- _DIRECTIVE_:
Without any pictures, print the lines below from the one that has "Vízválság az Alpokban: bezárhatnak az osztrák" through the one that has "вредителей и болезней, включая", exactly and nothing else.

── SOURCE DATA ──

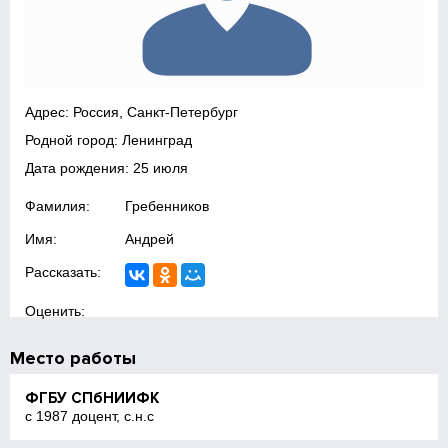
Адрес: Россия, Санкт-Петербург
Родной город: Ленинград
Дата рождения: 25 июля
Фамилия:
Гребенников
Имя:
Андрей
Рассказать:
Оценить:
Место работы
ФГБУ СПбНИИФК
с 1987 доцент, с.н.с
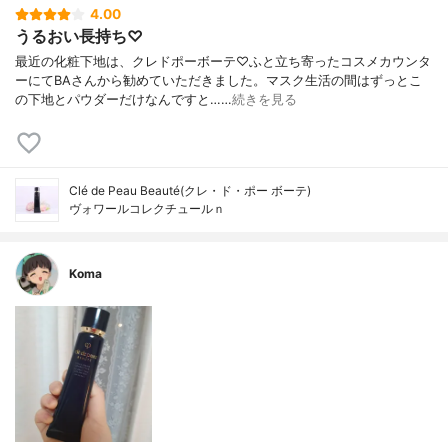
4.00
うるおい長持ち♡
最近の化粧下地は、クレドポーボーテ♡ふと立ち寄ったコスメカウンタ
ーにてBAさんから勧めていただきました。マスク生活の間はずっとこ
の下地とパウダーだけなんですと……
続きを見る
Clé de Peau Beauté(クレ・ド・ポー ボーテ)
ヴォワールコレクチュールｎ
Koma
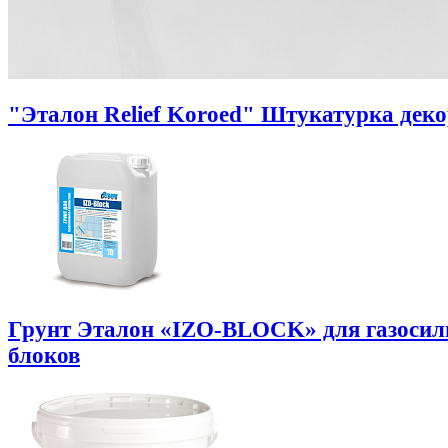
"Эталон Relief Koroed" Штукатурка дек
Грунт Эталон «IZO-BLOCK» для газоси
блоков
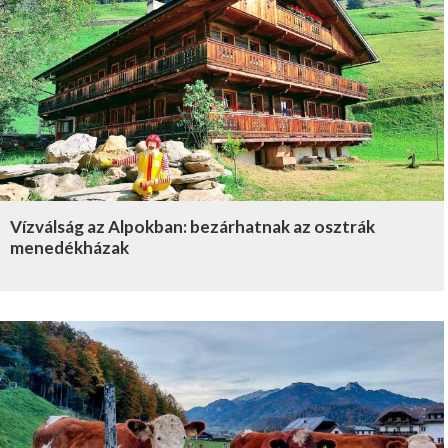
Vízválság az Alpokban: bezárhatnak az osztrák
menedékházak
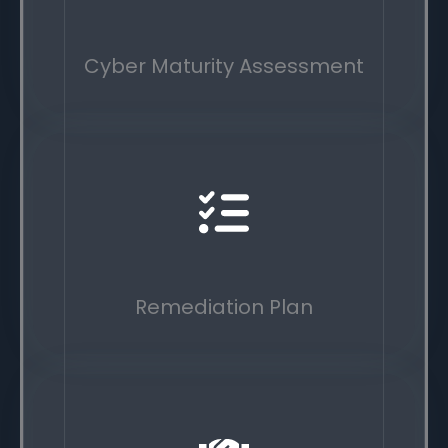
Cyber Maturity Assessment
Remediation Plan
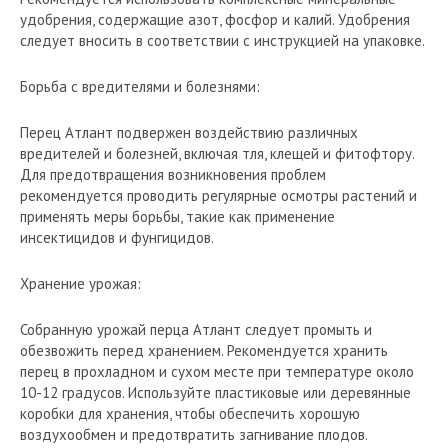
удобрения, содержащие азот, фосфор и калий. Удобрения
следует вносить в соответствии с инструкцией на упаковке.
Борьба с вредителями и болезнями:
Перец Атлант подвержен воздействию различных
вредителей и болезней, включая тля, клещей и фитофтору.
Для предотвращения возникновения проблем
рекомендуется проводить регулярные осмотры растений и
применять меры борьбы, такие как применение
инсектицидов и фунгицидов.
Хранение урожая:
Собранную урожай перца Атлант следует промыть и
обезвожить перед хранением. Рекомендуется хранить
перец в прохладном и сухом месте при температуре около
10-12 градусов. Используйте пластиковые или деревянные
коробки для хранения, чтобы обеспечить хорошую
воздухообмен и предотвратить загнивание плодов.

───

- _TASK RESULT_:
Vízválság az Alpokban: bezárhatnak az osztrák
menedékházak
Cyber Maturity Assessment
Remediation Plan
удобрения, содержащие азот, фосфор и калий. Удобрения
следует вносить в соответствии с инструкцией на упаковке.
Борьба с вредителями и болезнями:
Перец Атлант подвержен воздействию различных
вредителей и болезней, включая тля, клещей и фитофтору.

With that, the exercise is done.